長らく続く香港通い。自分と香港とのあれやこれやを思いつくままに語ってみる。

香港式ミルクティーあれこれ(4)

2007-08-20 21:21:40 | Weblog
以下の文章は許可を得ずして翻訳及び掲載しているため著作権を侵害していますので、抗議等あり次第削除される可能性があります。

原文:文學世社出版「香港記憶」中の『港式奶茶瑣語』
著者:小航(編集者・香港資深文學工作者)


香港式ミルクティーあれこれ(4)

香港の労働者階級にはもともと午後3時15分に午後のお茶を飲む慣例があり、長い時間こき使われれば、いかに薄情な社長といえども使用人に一休みさせ、外へ出てほっと一息するのを許さないわけにはいかない。労働者は普通大牌[木當]か茶餐廳で一杯のミルクティーを楽しみ、トーストを一枚食べ、元気を取り戻して、また残りの長く辛い仕事をやり過ごすのである。

イギリス人もお茶を飲むのが好きなことが知られているが、彼の国の国情に詳しい学者の説によると、イギリス国民は無論お茶を愛するが、しかし風習は各々異なり、紳士が飲むのは紅茶そのものであり、中には何も加えない。そして砂糖やミルクをたっぷり入れるのは、鉱夫や沖仲士の類の労働者だと相場が決まっている。

これは簡単な話で、ミルクや砂糖はカロリーが高く、労働者の体力の回復を大いに助けるが、高貴な紳士方の贅沢で安逸な生活ではお茶を飲むのはその芳香を品定めすることにあるのであり、砂糖やミルクを入れてしまえば、紅茶本来の味をたしなむことはできなくなってしまう。

だから、高貴な場でお茶を飲む際に、もしせっせと砂糖とミルクを入れたりしてしまえば、まったくお里が知れてしまうことになる。香港は元はイギリスの植民地だったので、お茶を飲むことにおいては結構「宗主国」のスタイルを受け継いでいるのである。

 香港式ミルクティーの飲み方は少しばかり独裁的だと言ったが、しかし自由も自分で勝ち取ることができるものなのだ。客が店員にミルクティーを注文し、もし別に何も言わなければ、調理場の調理師はもちろん自分の口に合ったものを客に調合するだろう。

客がもし他人任せにしたくなければ、店員に自分の要求を出すこともできる。お茶が甘すぎるのが嫌なら、「茶少甜」と言えばよく、調理師は当たり前のこととして砂糖を少なめにしてくれるだろう。「多奶少甜」と言うこともできるが、それはつまりミルクを増やして、砂糖を減らすということであり、逆に「少奶多甜」と言うことも当然ありである。(注:奶とはミルクのこと)

_データ欄_
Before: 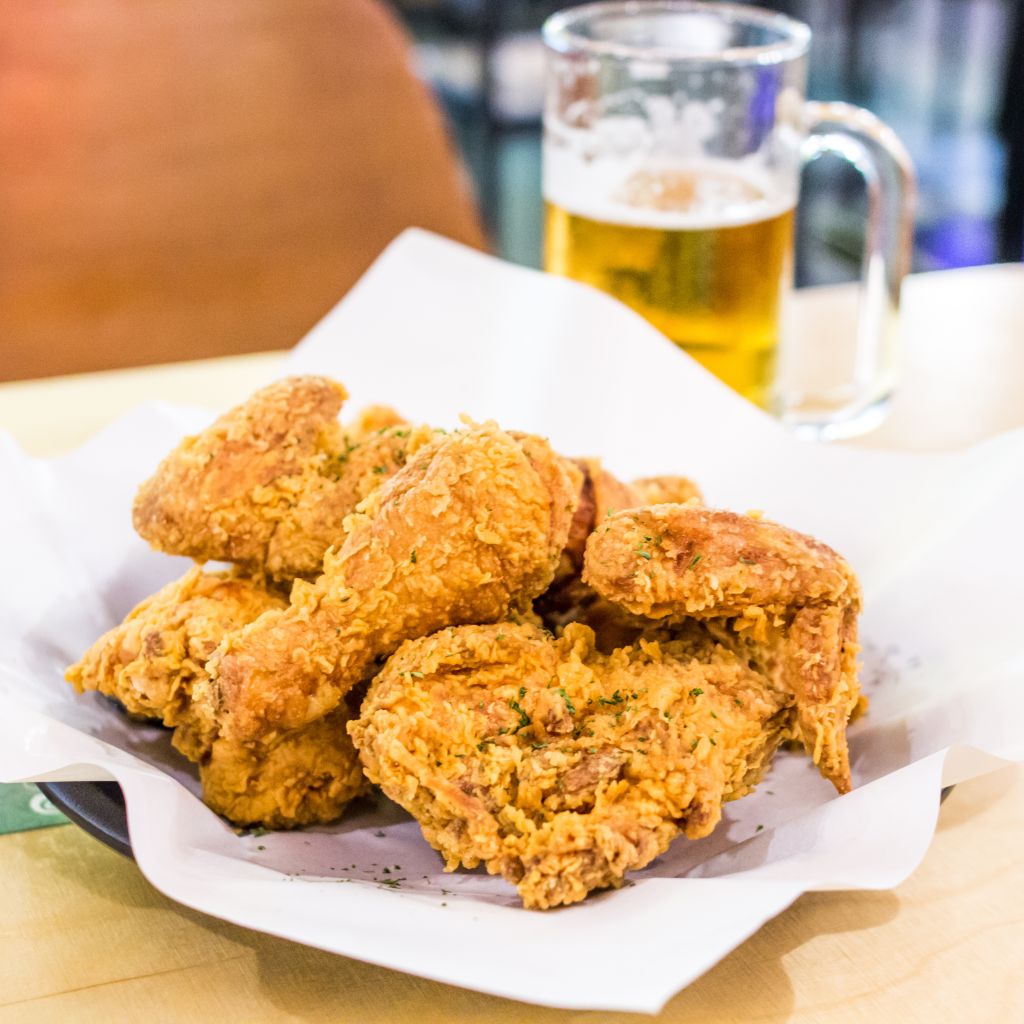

_課題の詳細_
次の1.〜3.が本文の内容と合っているかを、それぞれ「はい」か「いいえ」で答え、決め手となる本文の語句をそのまま引用せよ。
1. 香港の労働者階級には、午後3時15分に午後のお茶を飲む慣例がある。
2. イギリスの紳士は、紅茶に砂糖やミルクをたっぷり入れて飲む。
3. 「多奶少甜」は、ミルクを減らして砂糖を増やすという意味である。

_課題の結果_
1. はい。「香港の労働者階級にはもともと午後3時15分に午後のお茶を飲む慣例があり」
2. いいえ。「紳士が飲むのは紅茶そのものであり、中には何も加えない」
3. いいえ。「それはつまりミルクを増やして、砂糖を減らすということであり」